Here, the implementation calls the equals method on the foreign object o rather than on the "trusted" collection elements. Isn't it safer to call the equals method on the elements of the collection (es[i].equals(o)) instead? For instance, if o is some malicious object that does not adhere to the equals contract, the remove method may remove random elements from the collection:

class MalObject {
    @Override
    public boolean equals(Object o) {
      return true;
    }
}

With the current remove implementation, calling list.remove(malObject) would randomly remove elements from the list.

I can't see any obvious reason why not to call the eequals method on the collection elements instead. What is the reason behind this implementation, is there any benefit behind it?


Solution

  • Your question assumes that the elements inside the collection are 'trusted' and the element you are supplying to the remove method is 'malicious'.

    You're making stuff up. "Malicious" is meaningless here. If you actually mean: That object is created by an entity that intends to make your machine do acts against your wishes, then you have already lost, the JVM is not hardened at all; if an object 'made it into heap' that is crafted by a malicious entity, that's it. It's over. Trivially, for example, when using a HashSet or HashMap, these collections must invoke .hashCode() on the supplied object to function, and that can also format your disk drives just as well.

    There are thus two options:

    1. You meant 'malicious' as in 'untrusted'. In which case, this question is moot: You're already compromised, switching the equals invocation around is not going to make even one iota of difference; you're just as compromised.
    2. You meant it differently.
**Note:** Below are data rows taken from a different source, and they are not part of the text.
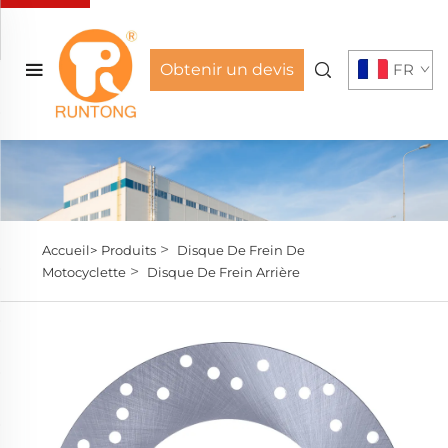
Obtenir un devis
FR
>
Accueil>
Produits
Disque De Frein De
>
Motocyclette
Disque De Frein Arrière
In which case: What did you mean, and explain why o is 'more malicious' than the elements in the collection.

    Isn't it safer to call the equals method on the elements of the collection

    That would be a no, then, unless I've missed some key insight and you meant it differently. Neither is safer than the other; it is, for the purposes of security, utterly irrelevant which way around you invoke these methods.
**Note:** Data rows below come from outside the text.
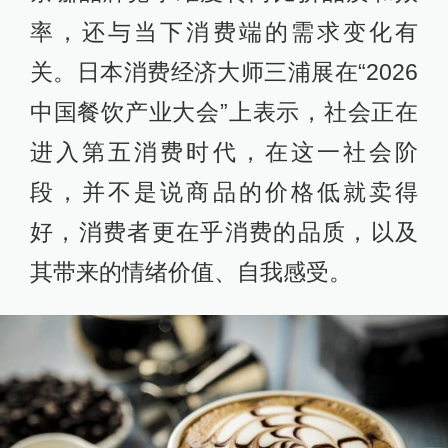
率，还与当下消费端的需求变化有
关。日本消费经济大师三浦展在“2026
中国餐饮产业大会”上表示，社会正在
进入第五消费时代，在这一社会阶
段，并不是说商品的价格低就卖得
好，消费者更在乎消费的品质，以及
其带来的情绪价值、自我感受。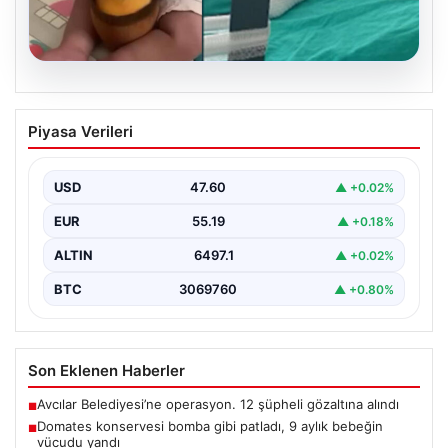
05.08.2026
Domates konservesi bomba gibi patladı,
Piyasa Verileri
9 aylık bebeğin vücudu yandı
{ "title": "Mersin'de Domates Konservesi Patlaması: 9
Aylık Bebek Yanıklarla Mücadele Etti", "content":
USD
47.60
▲ +0.02%
"Mersin'in…
EUR
55.19
▲ +0.18%
ALTIN
6497.1
▲ +0.02%
BTC
3069760
▲ +0.80%
Son Eklenen Haberler
Avcılar Belediyesi’ne operasyon. 12 şüpheli gözaltına alındı
■
Domates konservesi bomba gibi patladı, 9 aylık bebeğin
■
vücudu yandı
    With the current remove implementation, calling list.remove(malObject) would randomly remove elements from the list.

    No, it would remove the first checked element from the list. For those collections without a defined order, that's still true, but which object is 'first checked' is not defined. For all others, the first object is deleted. This is identical to the reverse scenario: If the objects in the list have that silly definition of equals, then the exact same thing would happen. And the spec of Collection requires all this.

    What is the reason behind this implementation, is there any benefit behind it?

    Yes, there is. It saves a null check, for starters: Collections can, unless the specific implementation mentions otherwise, contain null. The definition of remove treats null as having meaning and semantic equality consistency (in contrast to SQL where NULL is always defined as representing 'unknown', and NULL = NULL is NULL (which is falsy), not TRUE) - Calling list.remove(null) on a list with ["Foo", null, "Bar", "Baz", null] results in the list contains ["Foo", "Bar", "Baz", null] - the spec requires this. Hence, that if check would then boil down to:

    if (es[i] != null && es[i].equals(o)) which is more work.

    Even without that null check, doing it the other way around is slower. Assuming that it takes a couple of iterations before the object is found (or, if the object isn't in the collection at all, an iteration through all elements of the collection), the same equals impl is invoked every time (namely, the one of o). This can be faster depending on a million details (performance analysis is incredibly difficult as it depends on a million factors that are hard to isolate). It probably won't make a big difference, but if it makes a difference, it's in favour of invoking the same equals implementation every time.